The following is an old qualifying exam question:
Let $f(z) = \sum_{n=0}^{\infty}a_nz^n$ have radius of convergence $R$. If $|a| = R$ and the power series does not converge at $z = a$, then $f(z)$ cannot be analytically continued to an open neighborhood of $a$.
So I'm thinking that this is not true: for instance, take $f(z) = \sum_{n=0}^\infty z^n$. This has radius of convergence $1$, the power series does not converge at 1, but nevertheless, $f(z) = \frac{1}{1-z}$ which is analytic everywhere except 1; so namely, on an open neighborhood of $1$. Do I have this right?

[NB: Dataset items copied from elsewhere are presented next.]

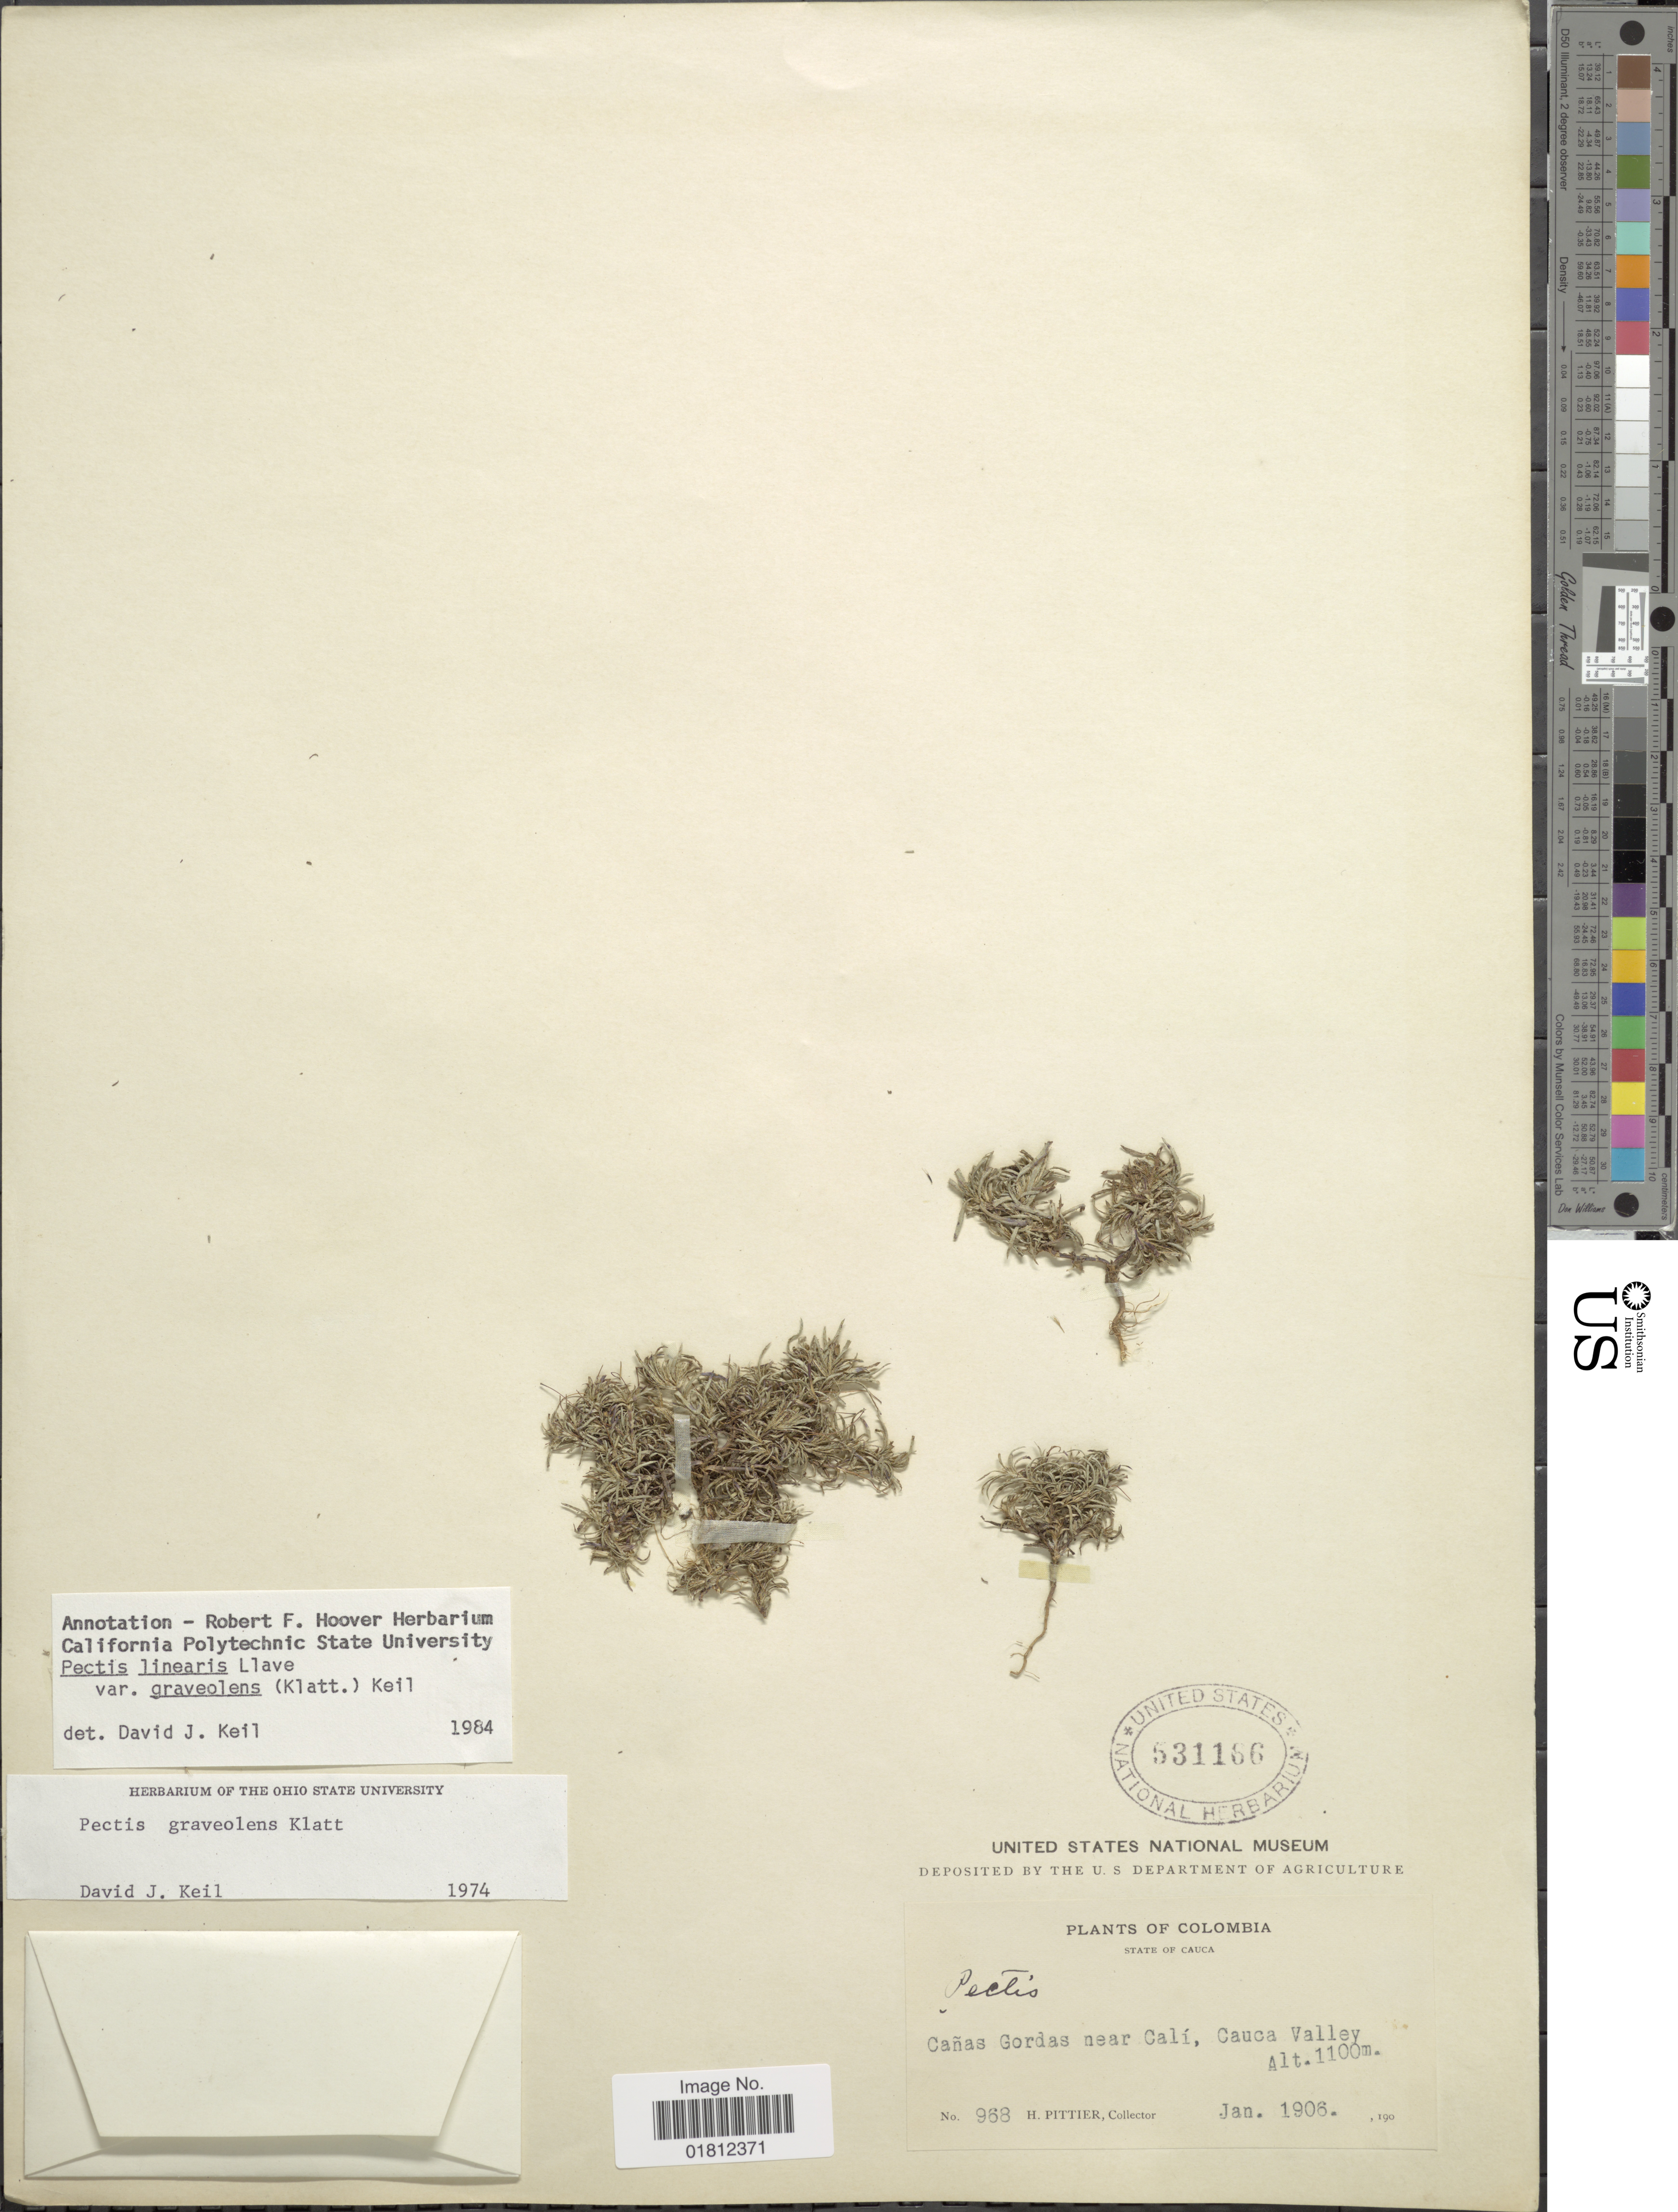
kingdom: Plantae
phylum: Tracheophyta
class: Magnoliopsida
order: Asterales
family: Asteraceae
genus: Pectis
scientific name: Pectis linearis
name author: La Llave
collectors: H. F. Pittier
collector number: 968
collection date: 1906-01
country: Colombia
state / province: Cauca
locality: Cañas Gordas near Calí, Cauca Valley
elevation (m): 1100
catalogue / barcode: US 531166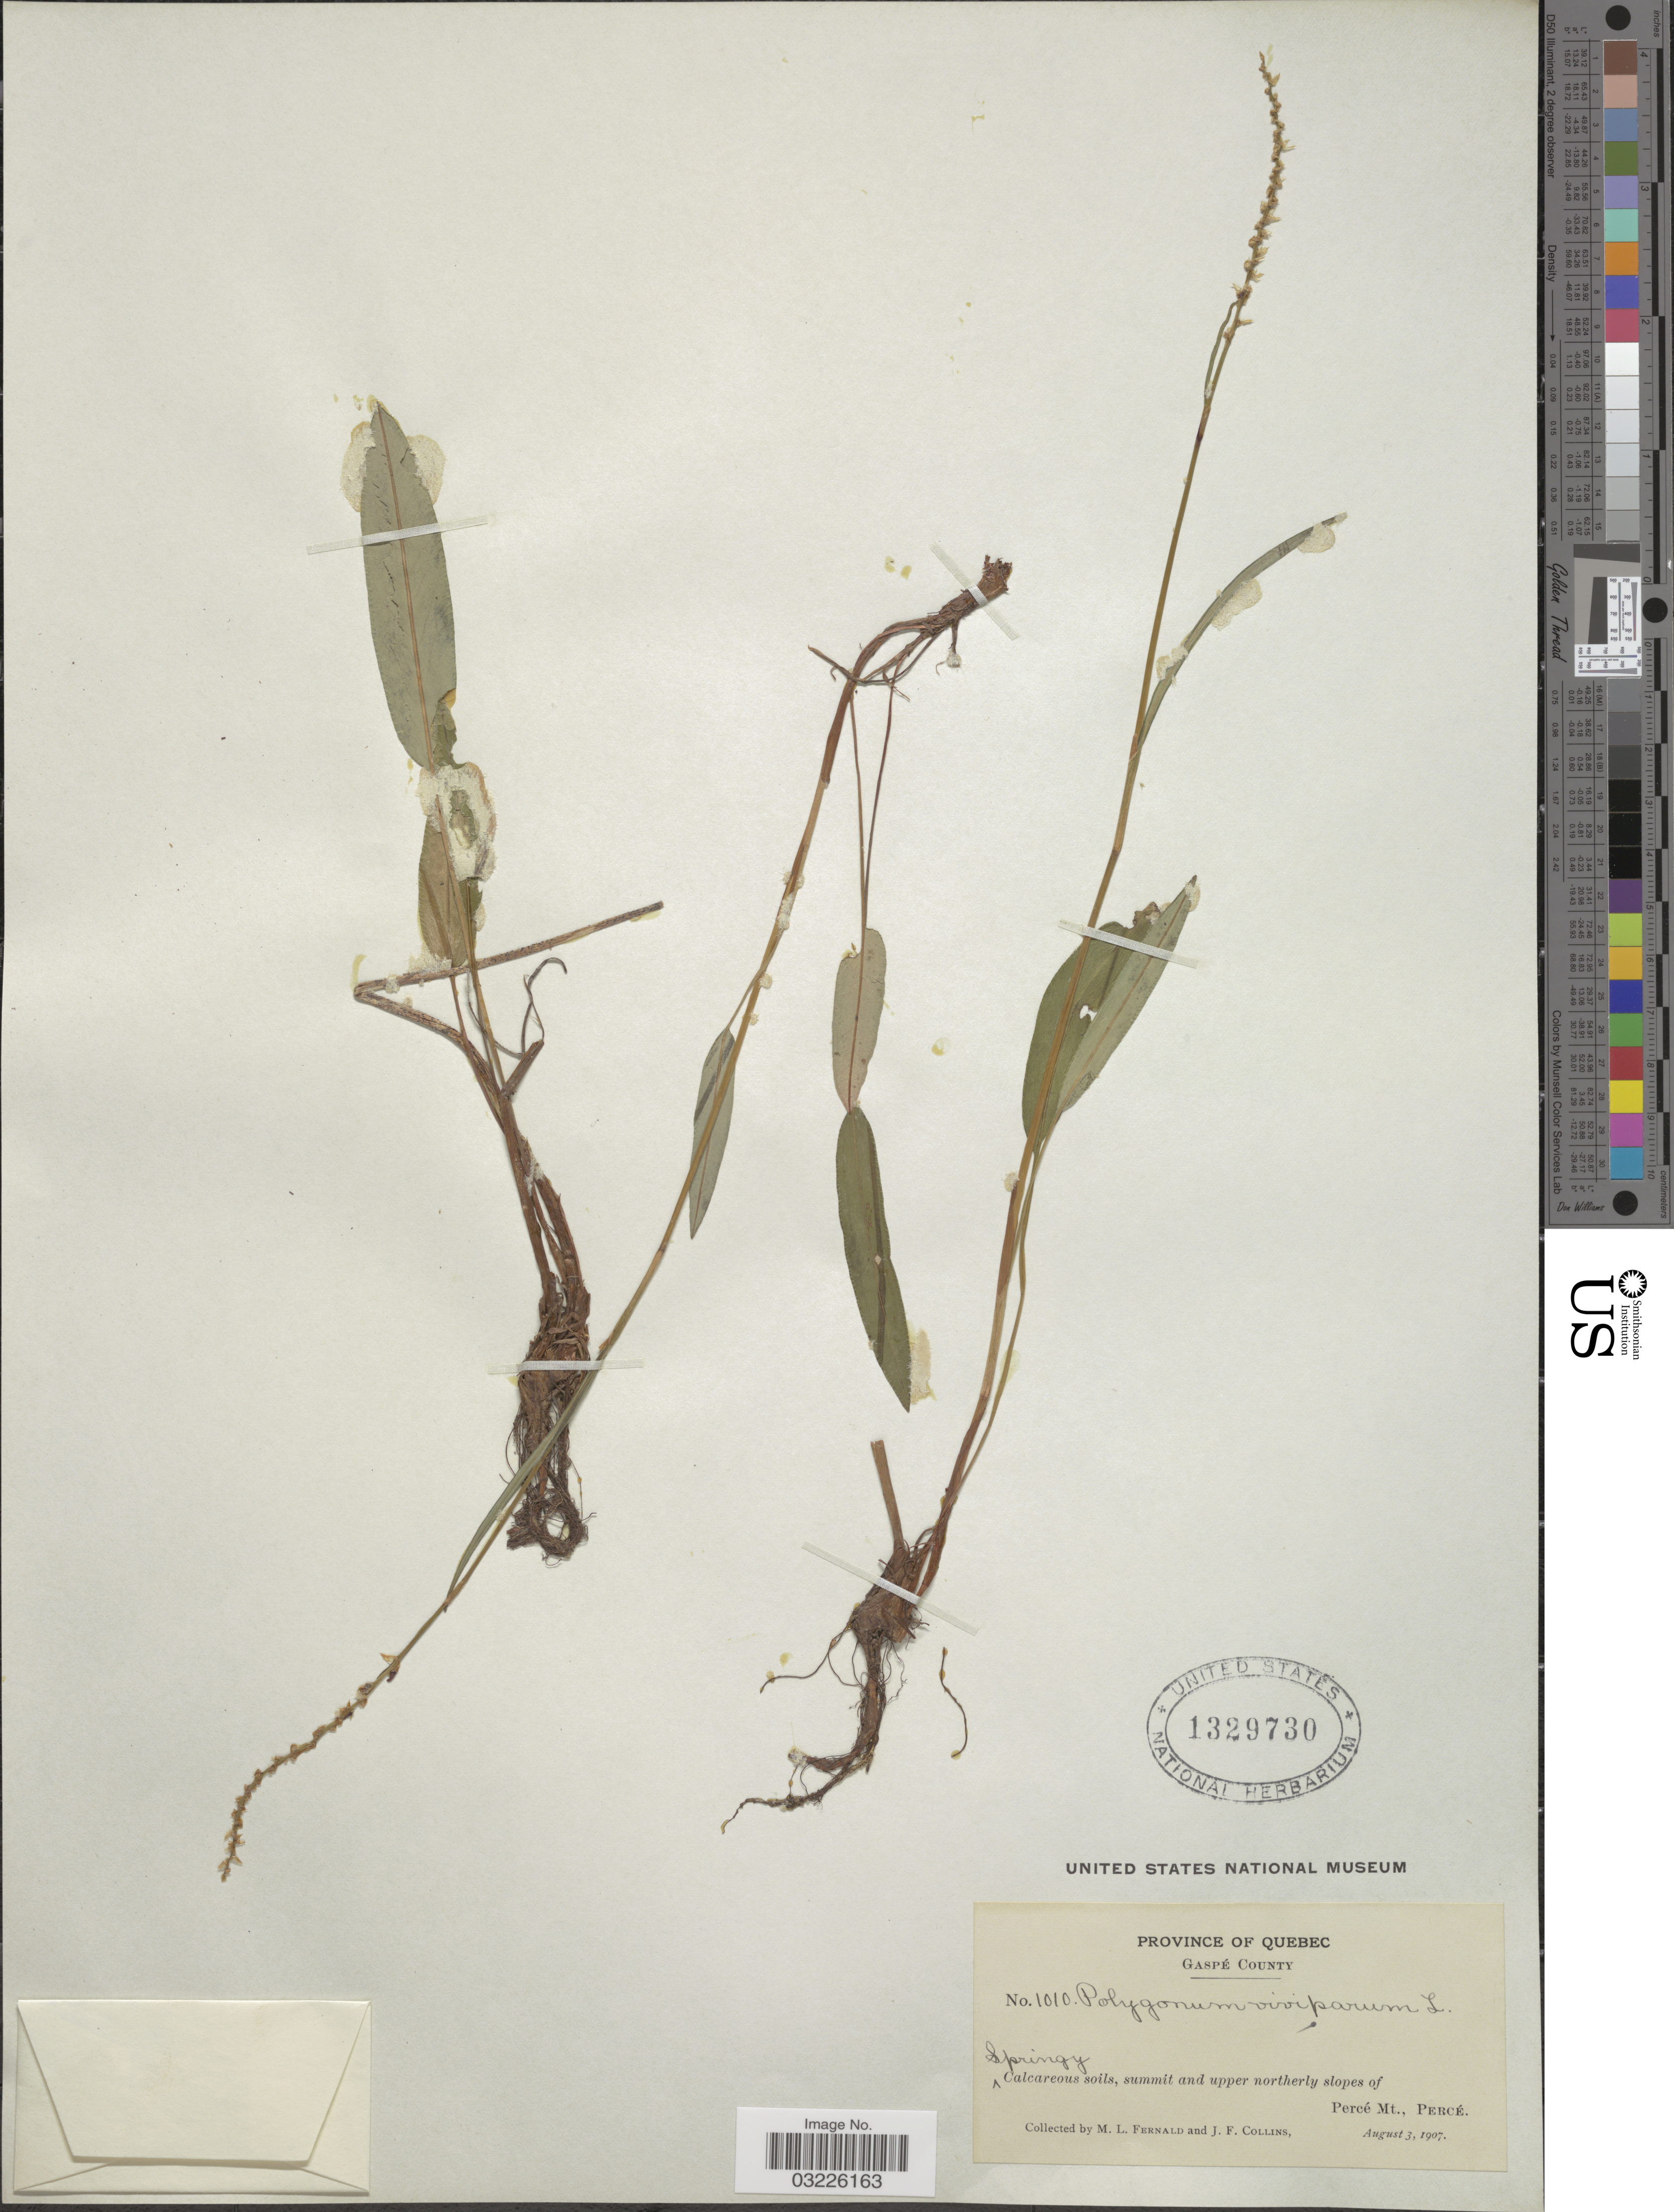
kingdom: Plantae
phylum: Tracheophyta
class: Magnoliopsida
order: Caryophyllales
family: Polygonaceae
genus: Bistorta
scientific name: Bistorta vivipara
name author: (L.) Delarbre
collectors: M. L. Fernald & J. Collins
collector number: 1010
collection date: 1907-08-03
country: Canada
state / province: Quebec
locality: Gaspé County. Summit and upper northerly slopes of Percé Mt., Percé.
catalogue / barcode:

Not true in general, for instance $$1/(1-z)=\sum_{n\ge 0} z^n$$ has radius of convergence $1$, not convergent for $z=-1$, but can be analytically continued around $z=-1$. The same thing is true for any $z$, $|z|=1$, $z\ne 1$.
However, it cannot be analytically continued around $z=1$, and that is a general fact for series with positive coefficients.
Compare with $$\log\frac{1}{1-z}=\sum_{n\ge 1} \frac{z^n}{n}$$ with radius $1$. For every $z$ with $|z|=1$, $z\ne 1$, the series is convergent , and can be analytically extended around $z$. Again, it will not be convergent for $z=1$, and cannot be analytically extended around $1$.
Third example $$\sum_{n \ge 1}\frac{z^n}{n^2}$$ radius $1$, uniformly convergent on the closed disk of radius $1$, can be analytically continued around any point $z$, $|z|=1$, except $z=1$.